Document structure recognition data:
= = = =
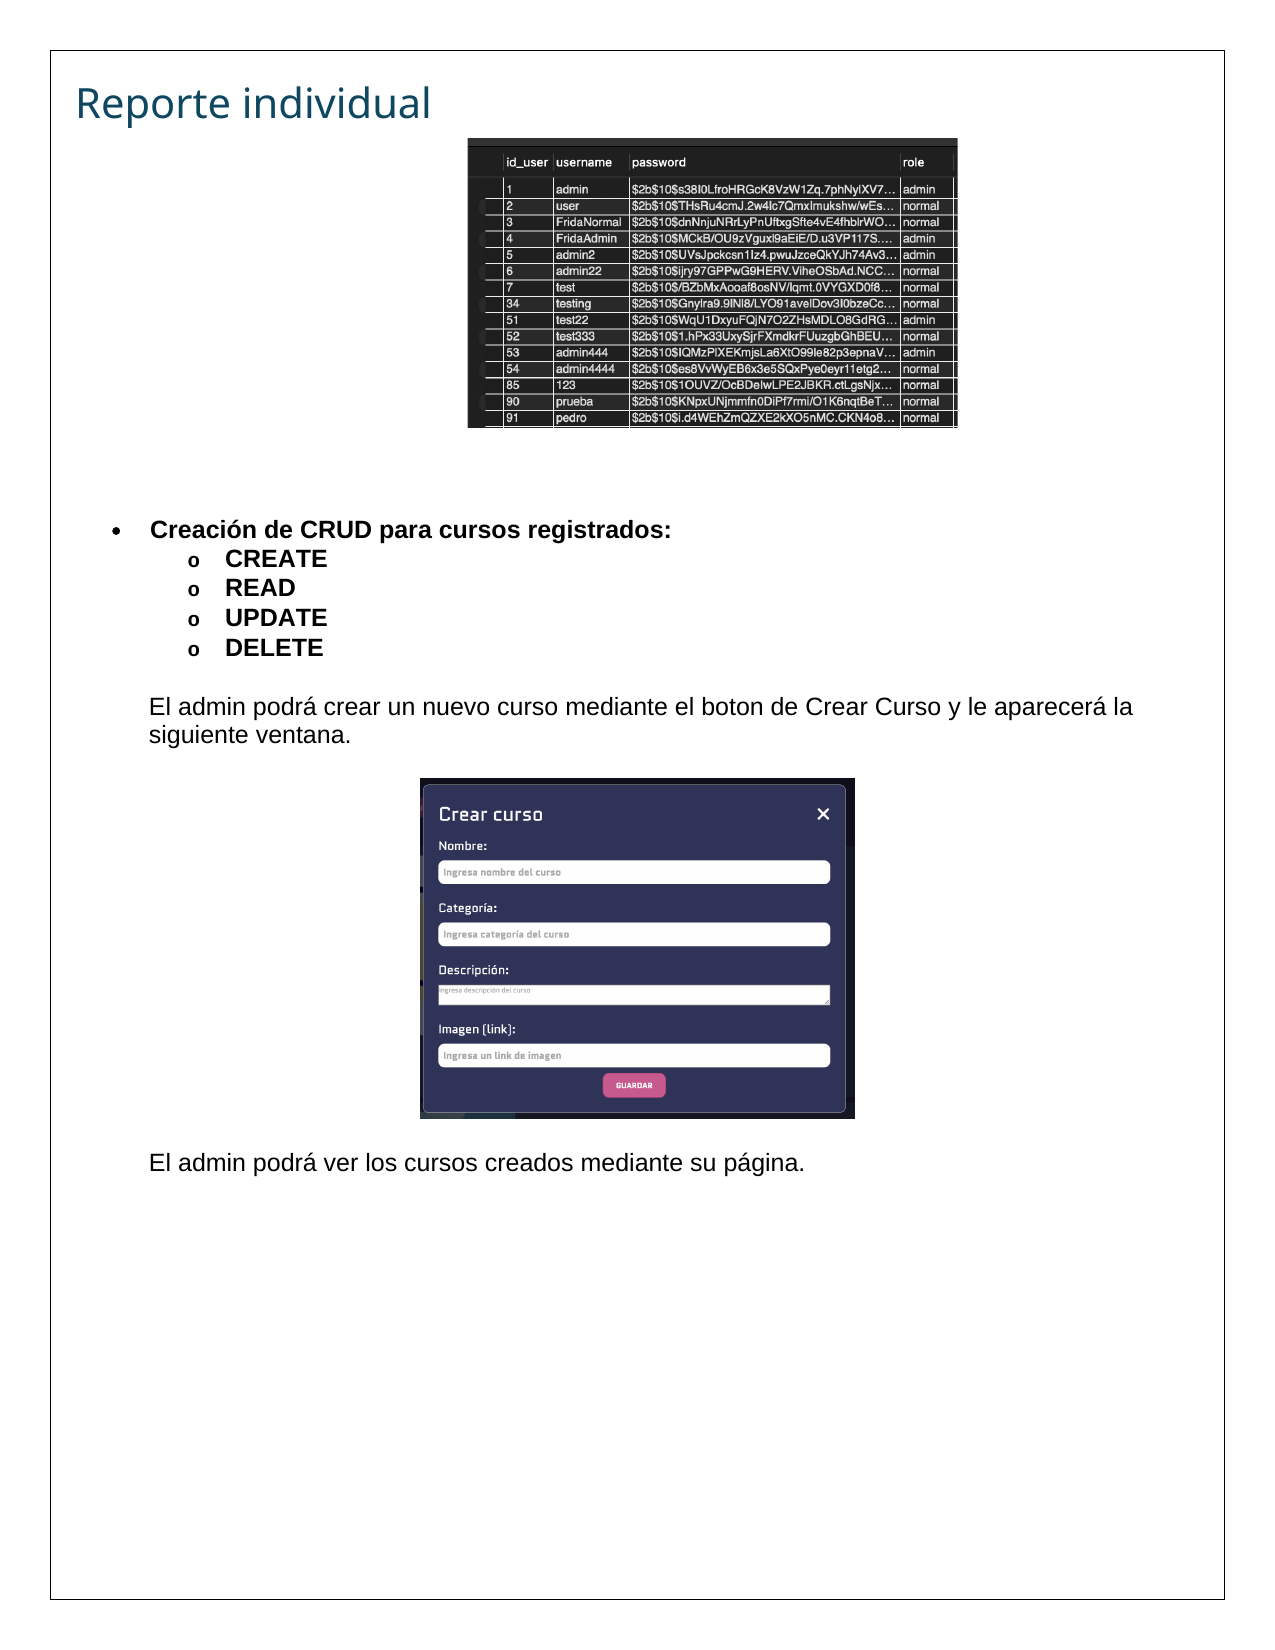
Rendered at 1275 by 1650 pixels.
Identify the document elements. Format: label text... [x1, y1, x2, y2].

picture [420, 778, 855, 1119]
picture [467, 138, 958, 428]
list Creación de CRUD para cursos registrados: [112, 515, 1200, 544]
list UPDATE [187, 603, 1200, 633]
list DELETE [187, 633, 1200, 662]
list CREATE [187, 544, 1200, 573]
text El admin podrá crear un nuevo curso mediante el boton de Crear Curso y le aparecerá la siguiente ventana. [149, 692, 1200, 749]
list READ [187, 573, 1200, 603]
text El admin podrá ver los cursos creados mediante su página. [75, 1148, 1200, 1177]
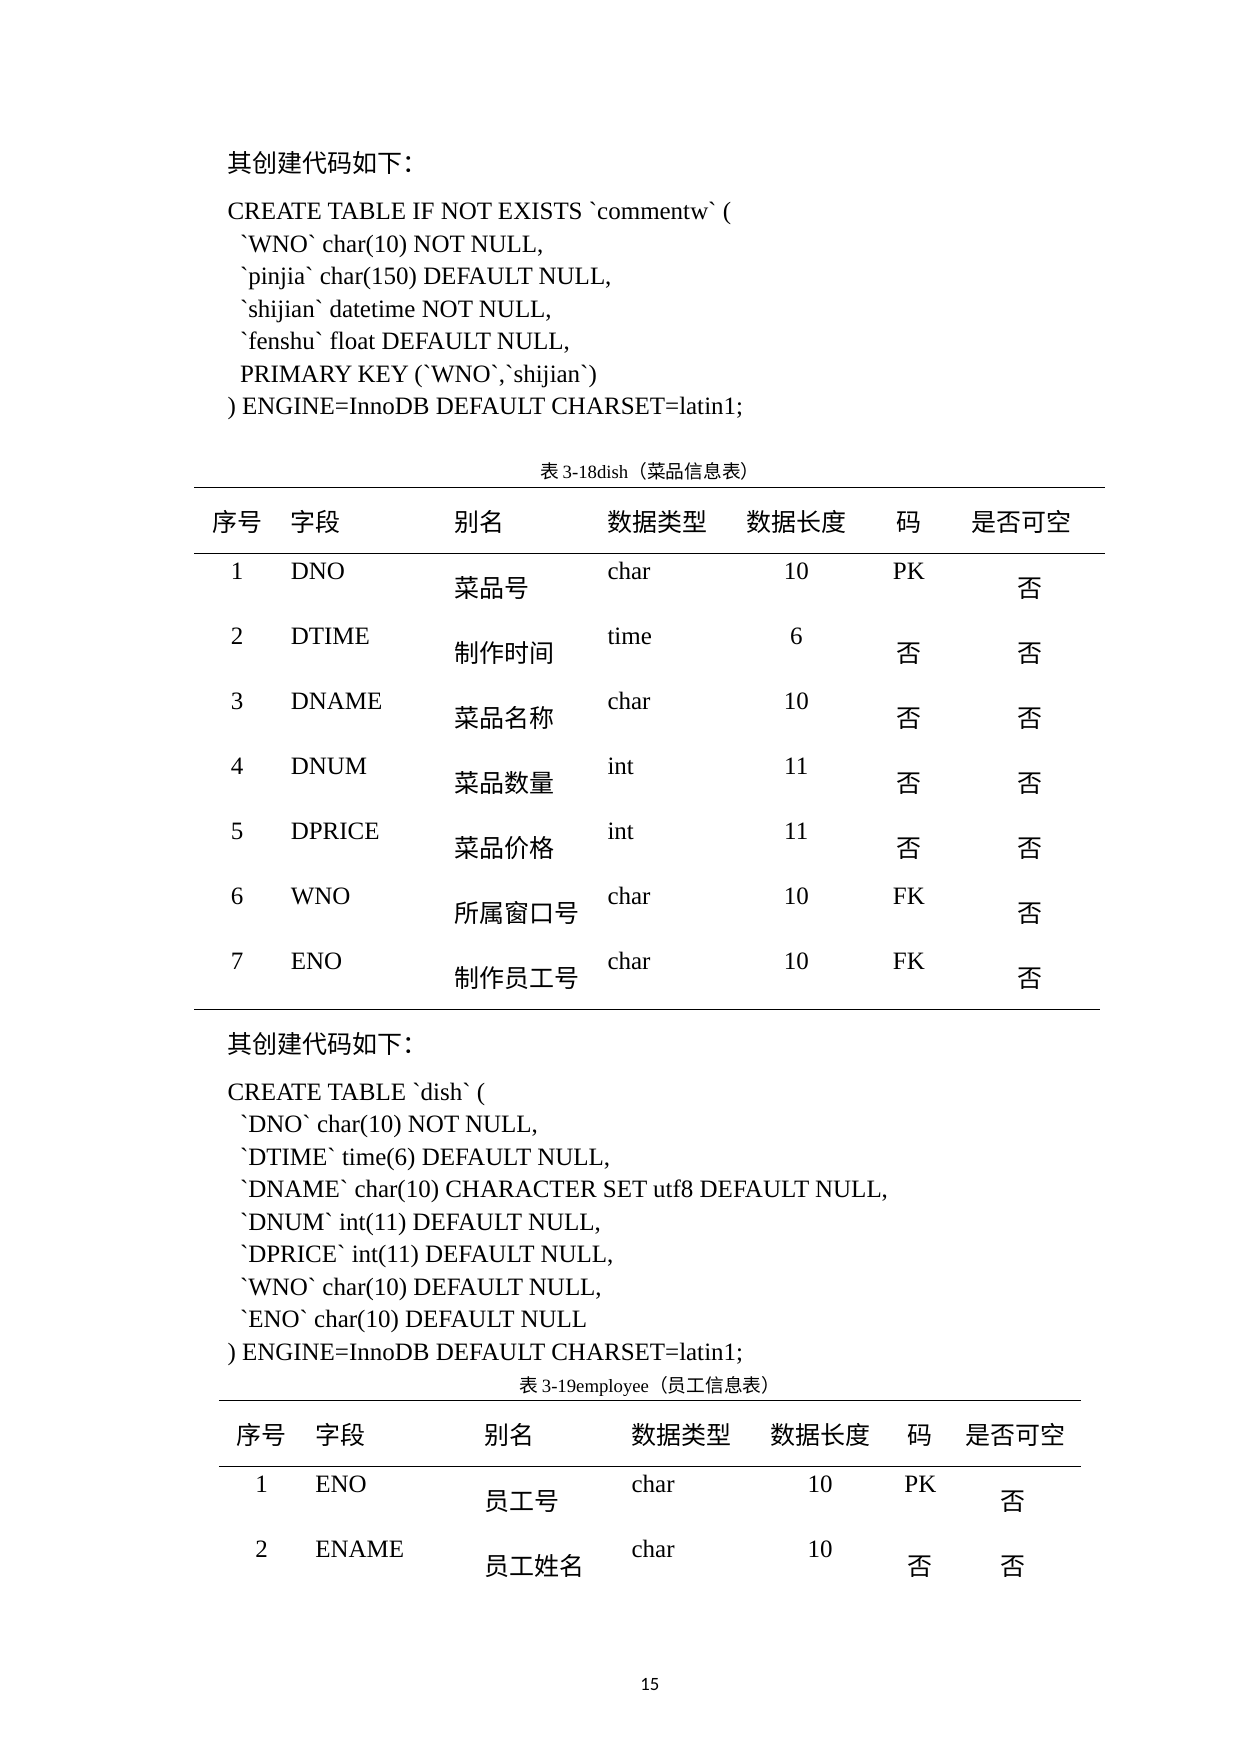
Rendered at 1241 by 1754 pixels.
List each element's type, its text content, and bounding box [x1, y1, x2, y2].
= = = =
WHAT TO DO: Every entry above needs to be printed again exactly, with its pictures left out.

ANSWER FOR THIS EXERCISE:
Rendered at 1275 by 1650 pixels.
Identify the document elements. Format: label text... [x1, y1, x2, y2].

picture [420, 778, 855, 1119]
picture [467, 138, 958, 428]
list Creación de CRUD para cursos registrados: [112, 515, 1200, 544]
list UPDATE [187, 603, 1200, 633]
list DELETE [187, 633, 1200, 662]
list CREATE [187, 544, 1200, 573]
text El admin podrá crear un nuevo curso mediante el boton de Crear Curso y le aparecerá la siguiente ventana. [149, 692, 1200, 749]
list READ [187, 573, 1200, 603]
text El admin podrá ver los cursos creados mediante su página. [75, 1148, 1200, 1177]
Rendered at 1241 by 1754 pixels.
List each element's type, its text content, and bounding box [x1, y1, x2, y2].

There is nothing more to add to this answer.